Task objective: Only certain lines below are wanted: those starting at the line containing "3: (717, 355)" and ending at the line containing "42: (819, 92)", both included, each retyped exactly.

Stored data

——

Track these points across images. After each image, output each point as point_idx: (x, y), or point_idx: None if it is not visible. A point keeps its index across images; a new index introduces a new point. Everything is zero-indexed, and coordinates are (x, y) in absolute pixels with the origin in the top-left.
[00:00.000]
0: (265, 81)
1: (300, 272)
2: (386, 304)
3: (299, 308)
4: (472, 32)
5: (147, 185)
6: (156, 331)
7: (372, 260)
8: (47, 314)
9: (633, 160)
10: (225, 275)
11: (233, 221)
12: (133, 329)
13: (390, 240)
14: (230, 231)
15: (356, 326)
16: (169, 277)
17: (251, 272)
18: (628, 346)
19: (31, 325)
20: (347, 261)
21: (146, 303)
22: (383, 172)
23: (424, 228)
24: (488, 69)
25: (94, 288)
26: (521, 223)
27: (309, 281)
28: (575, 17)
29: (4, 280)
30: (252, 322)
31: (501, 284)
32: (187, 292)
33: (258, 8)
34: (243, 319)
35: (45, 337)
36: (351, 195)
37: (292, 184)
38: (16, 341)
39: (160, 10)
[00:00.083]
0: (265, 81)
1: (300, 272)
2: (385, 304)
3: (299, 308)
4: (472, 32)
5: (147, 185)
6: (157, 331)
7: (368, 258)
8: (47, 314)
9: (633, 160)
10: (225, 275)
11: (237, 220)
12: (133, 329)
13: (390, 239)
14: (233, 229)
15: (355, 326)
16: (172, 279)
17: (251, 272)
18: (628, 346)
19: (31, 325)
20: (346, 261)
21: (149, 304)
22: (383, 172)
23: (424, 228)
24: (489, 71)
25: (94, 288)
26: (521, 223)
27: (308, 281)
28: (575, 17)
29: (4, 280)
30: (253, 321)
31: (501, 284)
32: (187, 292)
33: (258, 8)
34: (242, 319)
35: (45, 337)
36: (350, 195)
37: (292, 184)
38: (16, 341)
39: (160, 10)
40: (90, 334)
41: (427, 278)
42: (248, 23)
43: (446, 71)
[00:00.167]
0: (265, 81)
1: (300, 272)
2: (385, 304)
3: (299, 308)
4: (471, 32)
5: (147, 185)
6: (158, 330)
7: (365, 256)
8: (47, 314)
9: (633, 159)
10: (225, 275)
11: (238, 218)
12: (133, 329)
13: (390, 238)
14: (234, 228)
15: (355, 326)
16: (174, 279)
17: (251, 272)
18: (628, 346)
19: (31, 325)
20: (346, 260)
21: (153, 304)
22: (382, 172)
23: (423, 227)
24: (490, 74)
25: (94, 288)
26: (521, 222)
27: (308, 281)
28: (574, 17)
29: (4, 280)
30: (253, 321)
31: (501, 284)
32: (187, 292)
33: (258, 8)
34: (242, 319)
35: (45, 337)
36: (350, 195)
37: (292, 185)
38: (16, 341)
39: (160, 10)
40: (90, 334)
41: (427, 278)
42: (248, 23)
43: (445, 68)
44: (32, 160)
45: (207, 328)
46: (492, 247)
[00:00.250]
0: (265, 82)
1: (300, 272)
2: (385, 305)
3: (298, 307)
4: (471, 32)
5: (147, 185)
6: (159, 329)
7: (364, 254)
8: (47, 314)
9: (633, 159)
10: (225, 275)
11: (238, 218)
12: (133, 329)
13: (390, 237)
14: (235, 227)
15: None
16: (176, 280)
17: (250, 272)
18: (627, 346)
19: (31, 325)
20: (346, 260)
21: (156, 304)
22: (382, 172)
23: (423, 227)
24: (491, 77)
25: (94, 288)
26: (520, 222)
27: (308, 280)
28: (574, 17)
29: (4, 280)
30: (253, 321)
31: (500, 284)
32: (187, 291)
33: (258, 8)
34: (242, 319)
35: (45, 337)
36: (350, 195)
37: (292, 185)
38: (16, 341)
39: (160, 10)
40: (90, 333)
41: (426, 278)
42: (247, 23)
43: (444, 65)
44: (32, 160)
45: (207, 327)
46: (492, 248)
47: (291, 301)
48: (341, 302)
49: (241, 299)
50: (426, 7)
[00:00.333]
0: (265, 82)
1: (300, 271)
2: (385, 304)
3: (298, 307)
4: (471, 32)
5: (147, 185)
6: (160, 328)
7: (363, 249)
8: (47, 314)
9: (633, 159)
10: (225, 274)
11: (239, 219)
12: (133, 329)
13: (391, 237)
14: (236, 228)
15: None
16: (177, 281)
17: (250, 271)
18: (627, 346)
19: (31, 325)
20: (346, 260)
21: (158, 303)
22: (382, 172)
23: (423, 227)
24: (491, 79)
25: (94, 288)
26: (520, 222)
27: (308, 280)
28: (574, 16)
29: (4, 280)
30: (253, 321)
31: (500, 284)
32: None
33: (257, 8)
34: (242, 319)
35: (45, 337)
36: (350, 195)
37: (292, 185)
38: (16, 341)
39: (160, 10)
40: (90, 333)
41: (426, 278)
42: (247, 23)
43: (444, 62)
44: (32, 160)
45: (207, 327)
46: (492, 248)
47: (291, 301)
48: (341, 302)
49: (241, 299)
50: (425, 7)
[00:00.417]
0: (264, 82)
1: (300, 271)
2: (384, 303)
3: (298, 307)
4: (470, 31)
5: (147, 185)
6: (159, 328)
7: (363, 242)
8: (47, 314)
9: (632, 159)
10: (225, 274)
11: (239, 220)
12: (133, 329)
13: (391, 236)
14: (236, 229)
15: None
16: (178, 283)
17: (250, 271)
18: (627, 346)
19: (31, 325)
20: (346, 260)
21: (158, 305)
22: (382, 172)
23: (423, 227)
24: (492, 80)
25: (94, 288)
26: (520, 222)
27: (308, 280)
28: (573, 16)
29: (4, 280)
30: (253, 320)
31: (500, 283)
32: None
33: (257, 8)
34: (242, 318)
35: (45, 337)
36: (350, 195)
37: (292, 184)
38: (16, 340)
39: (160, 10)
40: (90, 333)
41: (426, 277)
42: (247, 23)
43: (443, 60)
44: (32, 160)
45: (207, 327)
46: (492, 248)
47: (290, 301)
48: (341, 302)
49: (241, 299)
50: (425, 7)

——

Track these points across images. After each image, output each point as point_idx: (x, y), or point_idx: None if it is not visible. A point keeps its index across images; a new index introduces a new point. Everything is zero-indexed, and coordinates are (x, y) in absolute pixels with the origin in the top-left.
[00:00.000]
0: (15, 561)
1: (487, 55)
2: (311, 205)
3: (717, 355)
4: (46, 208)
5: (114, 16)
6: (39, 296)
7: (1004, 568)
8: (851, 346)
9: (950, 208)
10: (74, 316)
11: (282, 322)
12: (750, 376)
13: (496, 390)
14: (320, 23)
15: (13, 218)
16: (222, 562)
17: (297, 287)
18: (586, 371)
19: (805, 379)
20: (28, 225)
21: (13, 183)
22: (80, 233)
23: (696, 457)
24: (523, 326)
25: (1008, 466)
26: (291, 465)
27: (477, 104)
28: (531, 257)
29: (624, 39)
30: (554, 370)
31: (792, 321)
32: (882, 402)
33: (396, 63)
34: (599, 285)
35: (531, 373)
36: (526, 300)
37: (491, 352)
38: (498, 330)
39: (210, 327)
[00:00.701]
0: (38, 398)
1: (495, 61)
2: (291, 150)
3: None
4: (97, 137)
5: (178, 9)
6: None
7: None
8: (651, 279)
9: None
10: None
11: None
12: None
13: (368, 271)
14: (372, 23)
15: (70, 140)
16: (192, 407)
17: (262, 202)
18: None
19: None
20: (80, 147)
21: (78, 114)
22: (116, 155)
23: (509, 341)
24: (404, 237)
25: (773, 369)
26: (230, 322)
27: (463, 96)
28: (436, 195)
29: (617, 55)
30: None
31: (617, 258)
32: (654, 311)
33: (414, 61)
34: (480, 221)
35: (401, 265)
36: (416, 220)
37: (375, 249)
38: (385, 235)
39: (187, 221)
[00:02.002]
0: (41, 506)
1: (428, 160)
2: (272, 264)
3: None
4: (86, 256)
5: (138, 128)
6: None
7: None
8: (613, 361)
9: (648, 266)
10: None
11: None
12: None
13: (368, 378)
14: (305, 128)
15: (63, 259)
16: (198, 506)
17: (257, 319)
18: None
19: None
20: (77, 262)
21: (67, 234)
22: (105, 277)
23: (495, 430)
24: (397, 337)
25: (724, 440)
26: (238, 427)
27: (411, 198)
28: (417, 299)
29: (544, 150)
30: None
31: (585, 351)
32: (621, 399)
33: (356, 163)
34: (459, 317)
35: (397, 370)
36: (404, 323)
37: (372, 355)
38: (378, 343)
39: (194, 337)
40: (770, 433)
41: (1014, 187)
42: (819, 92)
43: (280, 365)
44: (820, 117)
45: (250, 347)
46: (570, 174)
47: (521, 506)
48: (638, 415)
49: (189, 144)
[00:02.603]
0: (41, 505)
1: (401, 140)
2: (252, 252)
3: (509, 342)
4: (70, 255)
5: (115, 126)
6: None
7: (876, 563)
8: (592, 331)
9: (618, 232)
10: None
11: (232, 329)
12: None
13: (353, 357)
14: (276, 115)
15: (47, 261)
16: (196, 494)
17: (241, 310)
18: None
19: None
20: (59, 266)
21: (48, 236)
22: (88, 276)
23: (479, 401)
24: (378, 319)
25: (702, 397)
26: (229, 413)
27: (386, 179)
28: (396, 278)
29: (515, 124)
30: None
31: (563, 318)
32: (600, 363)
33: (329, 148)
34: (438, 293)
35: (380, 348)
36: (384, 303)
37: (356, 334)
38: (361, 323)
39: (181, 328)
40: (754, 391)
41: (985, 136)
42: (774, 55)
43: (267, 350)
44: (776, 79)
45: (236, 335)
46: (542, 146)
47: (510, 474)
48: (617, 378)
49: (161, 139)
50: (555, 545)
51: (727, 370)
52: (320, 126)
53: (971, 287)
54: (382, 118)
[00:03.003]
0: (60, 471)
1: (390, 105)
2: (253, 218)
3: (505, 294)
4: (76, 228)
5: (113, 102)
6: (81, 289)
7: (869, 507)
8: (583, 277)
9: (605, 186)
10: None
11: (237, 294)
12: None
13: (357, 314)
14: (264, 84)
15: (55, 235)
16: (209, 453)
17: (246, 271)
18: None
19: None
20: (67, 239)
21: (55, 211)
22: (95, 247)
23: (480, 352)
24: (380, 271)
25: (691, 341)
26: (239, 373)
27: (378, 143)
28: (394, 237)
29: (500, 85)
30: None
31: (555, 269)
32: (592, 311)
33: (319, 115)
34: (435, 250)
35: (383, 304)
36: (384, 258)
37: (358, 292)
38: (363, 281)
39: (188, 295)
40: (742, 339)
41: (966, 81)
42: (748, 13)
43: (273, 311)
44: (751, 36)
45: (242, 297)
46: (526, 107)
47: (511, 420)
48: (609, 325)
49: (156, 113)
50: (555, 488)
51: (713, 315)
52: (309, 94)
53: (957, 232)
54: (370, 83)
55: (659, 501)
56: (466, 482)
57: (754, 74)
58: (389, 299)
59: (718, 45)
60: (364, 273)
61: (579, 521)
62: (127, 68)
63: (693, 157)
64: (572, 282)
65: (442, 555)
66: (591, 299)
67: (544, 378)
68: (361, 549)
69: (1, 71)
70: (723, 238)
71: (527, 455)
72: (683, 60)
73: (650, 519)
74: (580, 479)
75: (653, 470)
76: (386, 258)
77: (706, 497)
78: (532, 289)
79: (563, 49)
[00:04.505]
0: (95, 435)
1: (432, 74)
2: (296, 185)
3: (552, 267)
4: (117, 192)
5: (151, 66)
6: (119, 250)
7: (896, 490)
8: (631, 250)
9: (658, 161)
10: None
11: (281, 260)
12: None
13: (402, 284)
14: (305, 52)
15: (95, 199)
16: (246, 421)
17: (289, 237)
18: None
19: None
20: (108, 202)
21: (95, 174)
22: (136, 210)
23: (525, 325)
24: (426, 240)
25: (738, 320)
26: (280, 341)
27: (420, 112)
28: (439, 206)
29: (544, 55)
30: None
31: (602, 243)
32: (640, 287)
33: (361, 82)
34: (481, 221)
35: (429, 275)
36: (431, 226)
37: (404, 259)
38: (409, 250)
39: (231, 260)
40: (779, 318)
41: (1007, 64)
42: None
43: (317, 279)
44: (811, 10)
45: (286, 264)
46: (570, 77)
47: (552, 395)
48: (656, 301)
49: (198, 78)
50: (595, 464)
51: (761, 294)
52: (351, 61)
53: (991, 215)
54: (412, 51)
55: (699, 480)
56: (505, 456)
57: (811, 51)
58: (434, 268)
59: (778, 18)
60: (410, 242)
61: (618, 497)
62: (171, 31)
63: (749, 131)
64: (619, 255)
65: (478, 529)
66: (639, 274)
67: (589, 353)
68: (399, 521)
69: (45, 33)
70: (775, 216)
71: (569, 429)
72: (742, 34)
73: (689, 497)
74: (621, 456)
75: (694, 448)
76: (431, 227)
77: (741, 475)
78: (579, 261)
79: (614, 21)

——

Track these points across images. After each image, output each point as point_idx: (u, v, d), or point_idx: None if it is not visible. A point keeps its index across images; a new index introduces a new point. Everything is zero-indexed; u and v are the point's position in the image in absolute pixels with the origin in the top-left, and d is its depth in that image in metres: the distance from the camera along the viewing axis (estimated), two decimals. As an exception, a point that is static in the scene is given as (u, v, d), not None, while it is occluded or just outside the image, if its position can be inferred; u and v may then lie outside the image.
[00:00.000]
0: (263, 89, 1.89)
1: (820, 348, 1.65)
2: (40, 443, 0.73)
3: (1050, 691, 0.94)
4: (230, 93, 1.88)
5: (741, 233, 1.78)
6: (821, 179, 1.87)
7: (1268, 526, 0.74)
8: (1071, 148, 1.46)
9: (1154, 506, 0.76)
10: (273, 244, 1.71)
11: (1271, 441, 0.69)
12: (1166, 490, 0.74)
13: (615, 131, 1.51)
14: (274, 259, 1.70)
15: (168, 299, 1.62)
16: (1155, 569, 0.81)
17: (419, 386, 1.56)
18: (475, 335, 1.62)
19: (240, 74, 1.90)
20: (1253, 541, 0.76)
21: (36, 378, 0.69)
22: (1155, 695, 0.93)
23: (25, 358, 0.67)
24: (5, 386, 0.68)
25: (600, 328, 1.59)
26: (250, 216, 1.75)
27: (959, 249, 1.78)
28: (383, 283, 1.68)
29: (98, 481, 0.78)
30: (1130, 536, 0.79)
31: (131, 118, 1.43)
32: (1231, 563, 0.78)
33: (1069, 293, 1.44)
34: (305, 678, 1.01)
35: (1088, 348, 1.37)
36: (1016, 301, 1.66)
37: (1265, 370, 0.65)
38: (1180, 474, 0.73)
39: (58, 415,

——

Written reply:
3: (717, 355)
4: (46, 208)
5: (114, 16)
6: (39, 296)
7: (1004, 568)
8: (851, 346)
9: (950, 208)
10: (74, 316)
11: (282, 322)
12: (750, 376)
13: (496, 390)
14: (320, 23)
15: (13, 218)
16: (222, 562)
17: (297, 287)
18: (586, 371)
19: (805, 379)
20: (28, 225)
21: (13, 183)
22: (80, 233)
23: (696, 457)
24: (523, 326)
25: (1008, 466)
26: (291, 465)
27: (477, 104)
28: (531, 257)
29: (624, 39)
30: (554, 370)
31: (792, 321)
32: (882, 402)
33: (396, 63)
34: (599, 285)
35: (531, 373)
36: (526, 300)
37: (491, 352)
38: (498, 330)
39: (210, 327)
[00:00.701]
0: (38, 398)
1: (495, 61)
2: (291, 150)
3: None
4: (97, 137)
5: (178, 9)
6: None
7: None
8: (651, 279)
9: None
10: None
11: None
12: None
13: (368, 271)
14: (372, 23)
15: (70, 140)
16: (192, 407)
17: (262, 202)
18: None
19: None
20: (80, 147)
21: (78, 114)
22: (116, 155)
23: (509, 341)
24: (404, 237)
25: (773, 369)
26: (230, 322)
27: (463, 96)
28: (436, 195)
29: (617, 55)
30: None
31: (617, 258)
32: (654, 311)
33: (414, 61)
34: (480, 221)
35: (401, 265)
36: (416, 220)
37: (375, 249)
38: (385, 235)
39: (187, 221)
[00:02.002]
0: (41, 506)
1: (428, 160)
2: (272, 264)
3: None
4: (86, 256)
5: (138, 128)
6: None
7: None
8: (613, 361)
9: (648, 266)
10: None
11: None
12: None
13: (368, 378)
14: (305, 128)
15: (63, 259)
16: (198, 506)
17: (257, 319)
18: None
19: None
20: (77, 262)
21: (67, 234)
22: (105, 277)
23: (495, 430)
24: (397, 337)
25: (724, 440)
26: (238, 427)
27: (411, 198)
28: (417, 299)
29: (544, 150)
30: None
31: (585, 351)
32: (621, 399)
33: (356, 163)
34: (459, 317)
35: (397, 370)
36: (404, 323)
37: (372, 355)
38: (378, 343)
39: (194, 337)
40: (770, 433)
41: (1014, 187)
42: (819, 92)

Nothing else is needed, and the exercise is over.